A lot happened under the radar last week in the debate about Texas developing an alternative to Medicaid expansion. Let’s take a look:
– The Texas Association of Business released its new legislative priorities, including: “Medicaid expansion. Support a private insurance model that includes copays and a sliding scale in order to reduce the number of uninsured Texans.”
– A health care committee appointed by Governor Perry recommended that Texas negotiate a plan with the feds to accept our share of the new Medicaid funding to make sure uninsured workers have an insurance option.
– The Texas Hospital Association rolled out its proposed Texas Way, a private market-based alternative to Medicaid expansion.
– The Fort Worth Star-Telegram and Houston Chronicle both called on state leaders to consider options for accepting new federal Medicaid funding.
– On Veterans Day, a Texas vet called for state leaders to accept federal health funds to close the coverage gap for veterans and other Texans.
– New reports from Georgetown found that nearly 1 million Texas kids are uninsured and over two million Hispanic children nationwide are uninsured.

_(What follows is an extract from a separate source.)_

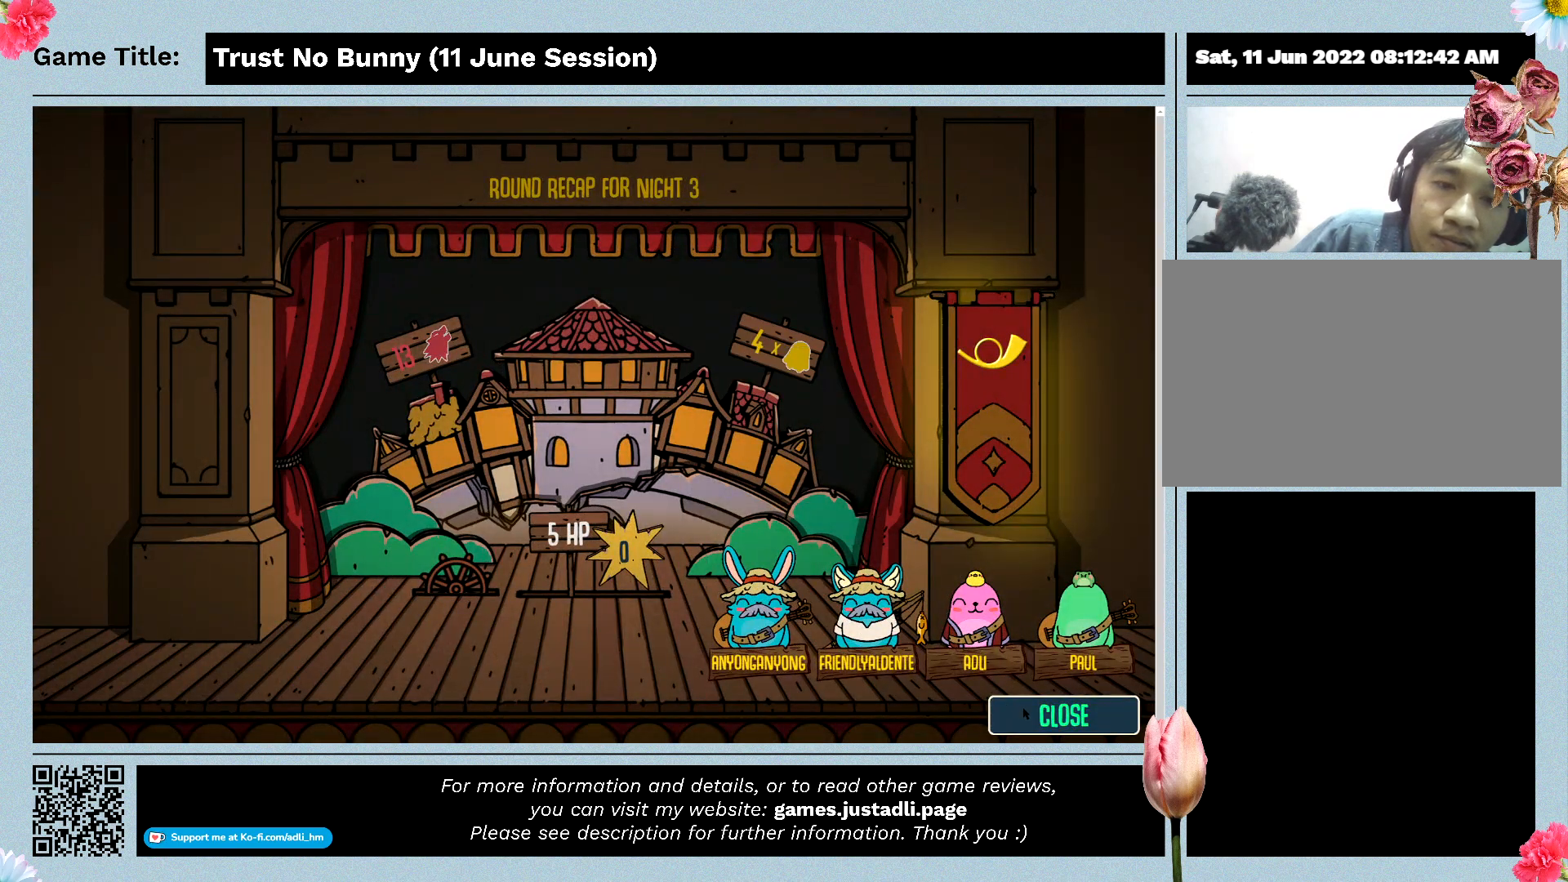
{"keys": [], "mouse": ["left"], "events": [[300, "mouse_left", "down"]]}
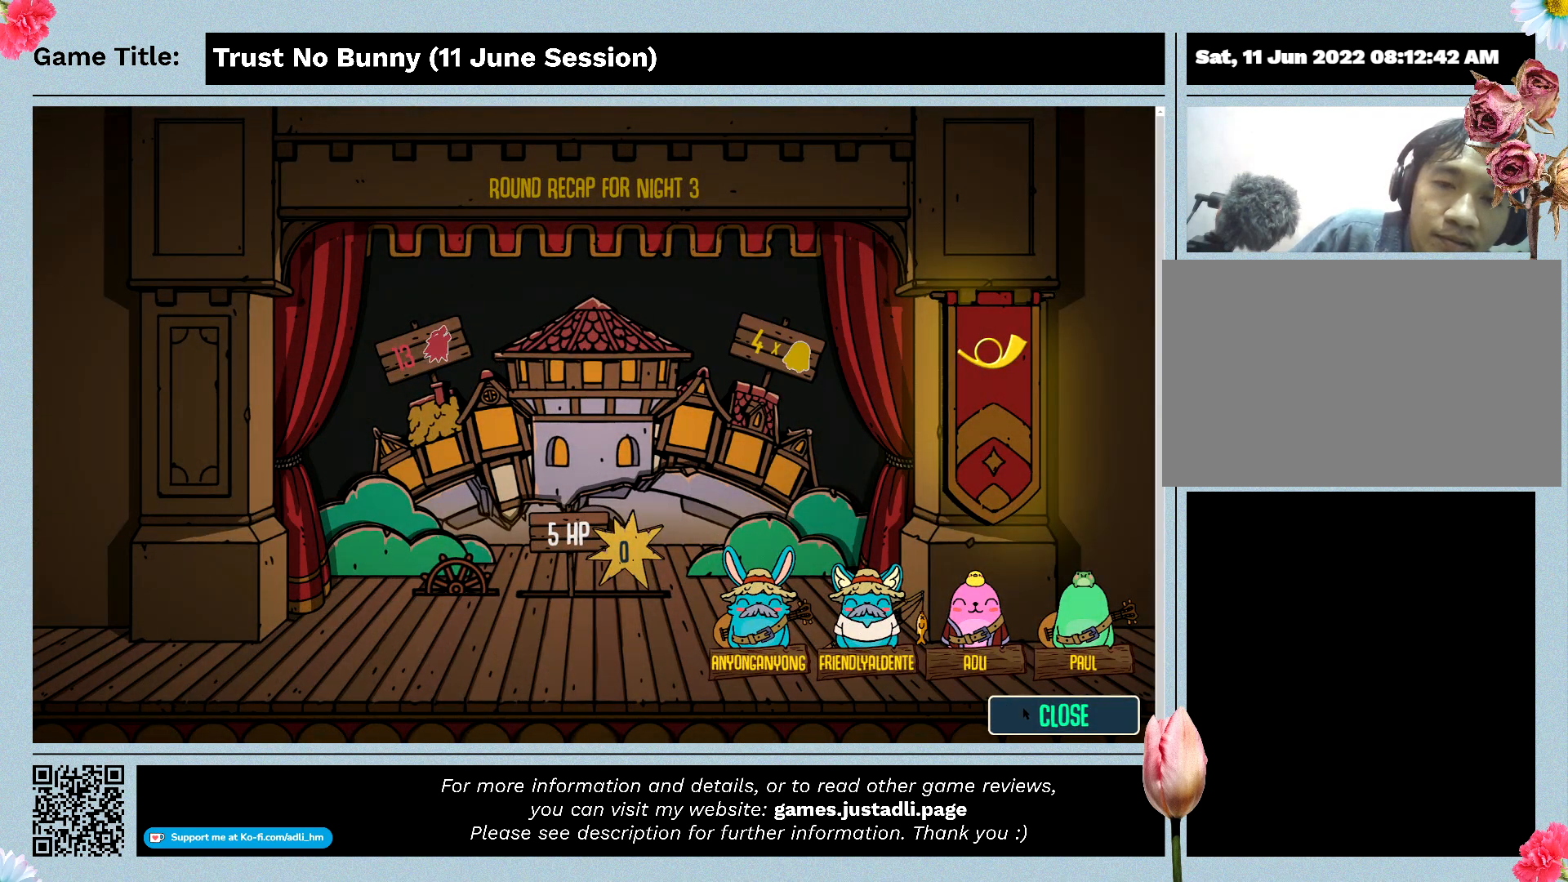
{"keys": [], "mouse": [], "events": [[67, "mouse_left", "up"]]}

By accepting closing the coverage gap for uninsured parents, Texas can connect more eligible but uninsured kids with CHIP and Children’s Medicaid.
– With open enrollment for healthcare.gov starting again, more Texans with incomes below the poverty line ($24,000 for a family of four) are discovering that they do not qualify for financial assistance in the federal Marketplace and that the solution intended for them — state use of new Medicaid funding for low-wage workers — has not been implemented by Texas leaders.
With the elections behind us, and anti-Obamacare red states such as Arkansas, Wyoming, Utah and others either implementing or developing their own alternatives to Medicaid expansion, it’s time for Texas leaders to get to work too.